# [Task input]
▬▬▬▬▬▬▬▬▬▬

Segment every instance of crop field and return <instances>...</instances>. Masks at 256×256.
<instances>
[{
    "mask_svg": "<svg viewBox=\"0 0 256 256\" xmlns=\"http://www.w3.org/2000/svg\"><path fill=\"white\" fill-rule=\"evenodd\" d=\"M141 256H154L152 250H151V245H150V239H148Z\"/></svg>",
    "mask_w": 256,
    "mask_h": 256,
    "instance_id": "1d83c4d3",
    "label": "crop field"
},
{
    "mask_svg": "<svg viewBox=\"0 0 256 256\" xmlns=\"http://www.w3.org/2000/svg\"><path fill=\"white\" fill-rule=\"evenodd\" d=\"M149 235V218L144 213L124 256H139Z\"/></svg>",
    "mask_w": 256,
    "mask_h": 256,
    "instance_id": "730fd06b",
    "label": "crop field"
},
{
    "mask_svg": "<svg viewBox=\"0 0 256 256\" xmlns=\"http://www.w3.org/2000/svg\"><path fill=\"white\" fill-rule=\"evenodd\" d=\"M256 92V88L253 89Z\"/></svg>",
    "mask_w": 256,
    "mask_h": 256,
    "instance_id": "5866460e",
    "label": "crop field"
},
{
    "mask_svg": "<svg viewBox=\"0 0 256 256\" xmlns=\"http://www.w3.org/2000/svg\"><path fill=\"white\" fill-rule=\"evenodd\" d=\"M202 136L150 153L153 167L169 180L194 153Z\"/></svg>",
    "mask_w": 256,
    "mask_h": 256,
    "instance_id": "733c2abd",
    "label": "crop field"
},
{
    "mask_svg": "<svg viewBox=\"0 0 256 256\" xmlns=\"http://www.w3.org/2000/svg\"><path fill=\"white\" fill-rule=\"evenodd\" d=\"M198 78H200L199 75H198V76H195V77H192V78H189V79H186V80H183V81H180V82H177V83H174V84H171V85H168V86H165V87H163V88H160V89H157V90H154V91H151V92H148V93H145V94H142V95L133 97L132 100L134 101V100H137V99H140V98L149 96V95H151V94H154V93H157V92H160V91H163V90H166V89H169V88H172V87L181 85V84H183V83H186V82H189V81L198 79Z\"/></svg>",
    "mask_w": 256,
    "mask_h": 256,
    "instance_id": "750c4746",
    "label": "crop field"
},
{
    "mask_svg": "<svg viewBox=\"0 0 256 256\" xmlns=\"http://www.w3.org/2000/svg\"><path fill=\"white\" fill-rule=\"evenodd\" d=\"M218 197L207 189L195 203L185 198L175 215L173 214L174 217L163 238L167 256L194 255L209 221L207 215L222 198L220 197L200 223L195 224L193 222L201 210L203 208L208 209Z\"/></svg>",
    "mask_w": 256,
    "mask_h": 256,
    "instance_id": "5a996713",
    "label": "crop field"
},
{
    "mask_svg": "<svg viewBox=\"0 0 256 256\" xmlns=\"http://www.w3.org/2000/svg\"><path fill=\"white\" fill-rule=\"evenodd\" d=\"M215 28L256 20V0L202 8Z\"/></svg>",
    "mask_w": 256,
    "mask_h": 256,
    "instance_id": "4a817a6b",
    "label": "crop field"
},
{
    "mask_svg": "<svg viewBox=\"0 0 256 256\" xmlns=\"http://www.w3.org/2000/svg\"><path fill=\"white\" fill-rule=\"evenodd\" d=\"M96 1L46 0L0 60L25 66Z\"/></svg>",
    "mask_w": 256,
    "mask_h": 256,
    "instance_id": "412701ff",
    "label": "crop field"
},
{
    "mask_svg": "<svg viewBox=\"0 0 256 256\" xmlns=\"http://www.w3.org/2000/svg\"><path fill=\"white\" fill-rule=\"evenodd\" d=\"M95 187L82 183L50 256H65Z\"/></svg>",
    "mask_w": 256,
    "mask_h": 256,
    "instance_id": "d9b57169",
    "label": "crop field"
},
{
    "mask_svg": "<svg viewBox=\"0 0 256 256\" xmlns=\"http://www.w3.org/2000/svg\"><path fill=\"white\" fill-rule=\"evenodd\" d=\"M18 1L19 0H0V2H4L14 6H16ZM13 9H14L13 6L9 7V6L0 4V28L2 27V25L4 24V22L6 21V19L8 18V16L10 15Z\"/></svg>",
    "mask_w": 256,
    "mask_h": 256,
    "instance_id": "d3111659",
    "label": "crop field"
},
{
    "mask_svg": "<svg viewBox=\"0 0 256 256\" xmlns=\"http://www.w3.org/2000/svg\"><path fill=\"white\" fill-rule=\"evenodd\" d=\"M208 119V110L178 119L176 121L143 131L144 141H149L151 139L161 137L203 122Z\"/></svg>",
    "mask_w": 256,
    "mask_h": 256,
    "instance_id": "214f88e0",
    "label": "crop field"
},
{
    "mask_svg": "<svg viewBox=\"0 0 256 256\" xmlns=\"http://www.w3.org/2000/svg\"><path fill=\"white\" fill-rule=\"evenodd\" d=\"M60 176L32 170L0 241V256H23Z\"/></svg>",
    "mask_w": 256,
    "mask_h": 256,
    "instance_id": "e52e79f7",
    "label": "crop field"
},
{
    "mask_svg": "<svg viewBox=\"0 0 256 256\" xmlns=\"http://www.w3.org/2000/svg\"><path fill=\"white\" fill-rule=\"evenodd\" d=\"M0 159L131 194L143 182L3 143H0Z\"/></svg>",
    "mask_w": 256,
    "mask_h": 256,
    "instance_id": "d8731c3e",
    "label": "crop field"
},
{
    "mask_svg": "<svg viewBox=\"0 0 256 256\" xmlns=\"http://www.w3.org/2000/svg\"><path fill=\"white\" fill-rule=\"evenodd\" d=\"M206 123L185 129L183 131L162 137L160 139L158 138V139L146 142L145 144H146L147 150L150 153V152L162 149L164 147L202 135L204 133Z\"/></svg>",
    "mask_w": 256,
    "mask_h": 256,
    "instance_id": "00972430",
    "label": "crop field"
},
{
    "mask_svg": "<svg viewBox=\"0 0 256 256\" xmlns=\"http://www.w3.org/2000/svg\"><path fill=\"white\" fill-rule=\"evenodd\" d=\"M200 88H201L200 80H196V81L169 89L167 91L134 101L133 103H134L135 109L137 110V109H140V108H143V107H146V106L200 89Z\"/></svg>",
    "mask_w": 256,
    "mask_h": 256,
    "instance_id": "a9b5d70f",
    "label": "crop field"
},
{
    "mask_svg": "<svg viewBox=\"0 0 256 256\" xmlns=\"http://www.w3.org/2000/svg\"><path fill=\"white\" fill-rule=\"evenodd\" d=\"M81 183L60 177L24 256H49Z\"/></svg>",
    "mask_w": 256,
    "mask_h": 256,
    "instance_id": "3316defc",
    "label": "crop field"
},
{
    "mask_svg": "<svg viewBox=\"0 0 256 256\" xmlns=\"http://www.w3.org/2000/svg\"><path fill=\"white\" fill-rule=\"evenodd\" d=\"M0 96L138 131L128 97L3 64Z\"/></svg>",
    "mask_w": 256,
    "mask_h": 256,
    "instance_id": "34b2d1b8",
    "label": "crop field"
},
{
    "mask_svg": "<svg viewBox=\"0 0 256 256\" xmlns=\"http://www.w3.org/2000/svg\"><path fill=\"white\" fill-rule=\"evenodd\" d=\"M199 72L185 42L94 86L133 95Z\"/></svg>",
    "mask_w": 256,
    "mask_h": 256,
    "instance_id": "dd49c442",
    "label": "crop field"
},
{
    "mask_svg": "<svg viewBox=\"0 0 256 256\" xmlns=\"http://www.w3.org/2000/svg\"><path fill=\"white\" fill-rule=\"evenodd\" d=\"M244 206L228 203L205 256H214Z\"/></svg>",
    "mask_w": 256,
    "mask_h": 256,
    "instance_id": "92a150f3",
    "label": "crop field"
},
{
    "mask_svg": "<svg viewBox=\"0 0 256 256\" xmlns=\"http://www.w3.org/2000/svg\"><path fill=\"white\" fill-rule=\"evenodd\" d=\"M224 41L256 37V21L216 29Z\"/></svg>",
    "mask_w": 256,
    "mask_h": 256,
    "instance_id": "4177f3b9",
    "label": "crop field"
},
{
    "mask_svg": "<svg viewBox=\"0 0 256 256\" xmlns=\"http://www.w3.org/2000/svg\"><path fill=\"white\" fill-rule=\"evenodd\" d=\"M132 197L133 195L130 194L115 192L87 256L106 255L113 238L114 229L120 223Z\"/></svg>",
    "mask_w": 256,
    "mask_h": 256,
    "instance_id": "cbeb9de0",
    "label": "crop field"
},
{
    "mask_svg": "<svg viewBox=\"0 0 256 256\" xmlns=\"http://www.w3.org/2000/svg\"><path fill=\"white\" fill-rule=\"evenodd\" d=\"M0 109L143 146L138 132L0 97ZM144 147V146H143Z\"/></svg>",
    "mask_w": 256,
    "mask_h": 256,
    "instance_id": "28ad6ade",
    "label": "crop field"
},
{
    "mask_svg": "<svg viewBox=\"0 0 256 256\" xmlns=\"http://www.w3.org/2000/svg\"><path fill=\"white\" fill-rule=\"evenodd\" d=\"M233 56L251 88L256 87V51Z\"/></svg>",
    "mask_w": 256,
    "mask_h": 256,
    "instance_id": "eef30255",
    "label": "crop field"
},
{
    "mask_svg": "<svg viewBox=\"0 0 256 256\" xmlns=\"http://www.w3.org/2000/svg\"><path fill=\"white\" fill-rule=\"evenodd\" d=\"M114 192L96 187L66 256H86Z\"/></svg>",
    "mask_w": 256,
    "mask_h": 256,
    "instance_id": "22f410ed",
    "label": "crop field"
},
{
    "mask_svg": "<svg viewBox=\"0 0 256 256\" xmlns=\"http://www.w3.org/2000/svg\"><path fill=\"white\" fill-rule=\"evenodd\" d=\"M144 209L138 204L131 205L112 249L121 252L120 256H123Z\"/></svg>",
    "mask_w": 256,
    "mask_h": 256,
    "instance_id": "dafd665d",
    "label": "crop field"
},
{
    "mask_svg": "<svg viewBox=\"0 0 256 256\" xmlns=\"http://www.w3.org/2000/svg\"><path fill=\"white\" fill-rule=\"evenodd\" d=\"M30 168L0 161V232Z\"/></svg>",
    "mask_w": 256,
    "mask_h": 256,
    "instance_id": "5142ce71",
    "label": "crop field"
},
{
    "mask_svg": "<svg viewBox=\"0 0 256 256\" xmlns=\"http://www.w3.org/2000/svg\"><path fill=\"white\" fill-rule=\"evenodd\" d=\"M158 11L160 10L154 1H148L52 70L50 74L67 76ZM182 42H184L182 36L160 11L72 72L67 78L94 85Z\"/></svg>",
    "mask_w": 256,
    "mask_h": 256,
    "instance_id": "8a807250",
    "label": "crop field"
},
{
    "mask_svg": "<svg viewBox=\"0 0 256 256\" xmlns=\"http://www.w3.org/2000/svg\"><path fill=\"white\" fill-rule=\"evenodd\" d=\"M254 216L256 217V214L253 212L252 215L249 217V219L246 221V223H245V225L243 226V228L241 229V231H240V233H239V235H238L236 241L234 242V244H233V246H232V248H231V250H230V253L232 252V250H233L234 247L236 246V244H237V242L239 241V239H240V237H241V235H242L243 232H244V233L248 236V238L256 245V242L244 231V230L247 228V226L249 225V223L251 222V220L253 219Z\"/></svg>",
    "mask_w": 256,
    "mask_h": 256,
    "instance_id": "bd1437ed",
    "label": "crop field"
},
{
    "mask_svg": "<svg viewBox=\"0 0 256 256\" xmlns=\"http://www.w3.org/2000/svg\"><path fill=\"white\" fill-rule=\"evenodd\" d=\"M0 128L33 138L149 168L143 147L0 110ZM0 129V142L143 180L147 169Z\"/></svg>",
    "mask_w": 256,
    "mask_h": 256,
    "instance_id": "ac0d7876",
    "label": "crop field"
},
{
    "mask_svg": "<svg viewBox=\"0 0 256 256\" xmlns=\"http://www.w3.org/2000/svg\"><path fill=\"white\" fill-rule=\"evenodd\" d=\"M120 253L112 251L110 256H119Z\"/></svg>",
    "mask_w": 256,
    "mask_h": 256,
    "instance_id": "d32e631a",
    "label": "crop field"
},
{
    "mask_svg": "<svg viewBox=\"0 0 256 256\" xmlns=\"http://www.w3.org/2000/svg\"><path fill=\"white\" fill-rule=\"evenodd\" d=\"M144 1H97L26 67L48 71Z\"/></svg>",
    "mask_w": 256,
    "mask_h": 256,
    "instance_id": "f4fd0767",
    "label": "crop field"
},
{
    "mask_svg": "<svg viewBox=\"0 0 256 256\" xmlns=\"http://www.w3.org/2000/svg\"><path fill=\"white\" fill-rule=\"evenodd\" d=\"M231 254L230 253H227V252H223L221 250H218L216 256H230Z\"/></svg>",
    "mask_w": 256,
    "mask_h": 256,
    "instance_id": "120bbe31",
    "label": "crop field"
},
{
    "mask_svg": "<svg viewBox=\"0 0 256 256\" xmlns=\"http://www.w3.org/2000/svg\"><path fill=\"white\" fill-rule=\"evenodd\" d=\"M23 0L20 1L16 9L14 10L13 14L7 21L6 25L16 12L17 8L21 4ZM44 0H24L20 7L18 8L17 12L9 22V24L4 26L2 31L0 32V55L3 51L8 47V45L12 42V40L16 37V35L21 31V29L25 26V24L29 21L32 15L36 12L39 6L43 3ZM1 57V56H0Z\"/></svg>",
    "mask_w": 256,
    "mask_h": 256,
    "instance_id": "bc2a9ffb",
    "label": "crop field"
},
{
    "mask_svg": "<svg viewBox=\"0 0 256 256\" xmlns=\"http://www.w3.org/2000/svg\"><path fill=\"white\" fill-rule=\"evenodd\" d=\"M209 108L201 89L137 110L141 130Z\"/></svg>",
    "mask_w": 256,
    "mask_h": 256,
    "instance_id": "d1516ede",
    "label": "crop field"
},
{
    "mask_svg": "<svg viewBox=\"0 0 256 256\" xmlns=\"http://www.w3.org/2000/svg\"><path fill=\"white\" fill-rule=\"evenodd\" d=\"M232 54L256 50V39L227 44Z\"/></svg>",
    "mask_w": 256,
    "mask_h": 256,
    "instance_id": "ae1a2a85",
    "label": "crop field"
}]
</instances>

▬▬▬▬▬▬▬▬▬▬

# [Exercise]
How many lines in the data above contain the string "instances"? Treat the match as case-sensitive and give only the number.

# [Solution to this exercise]
3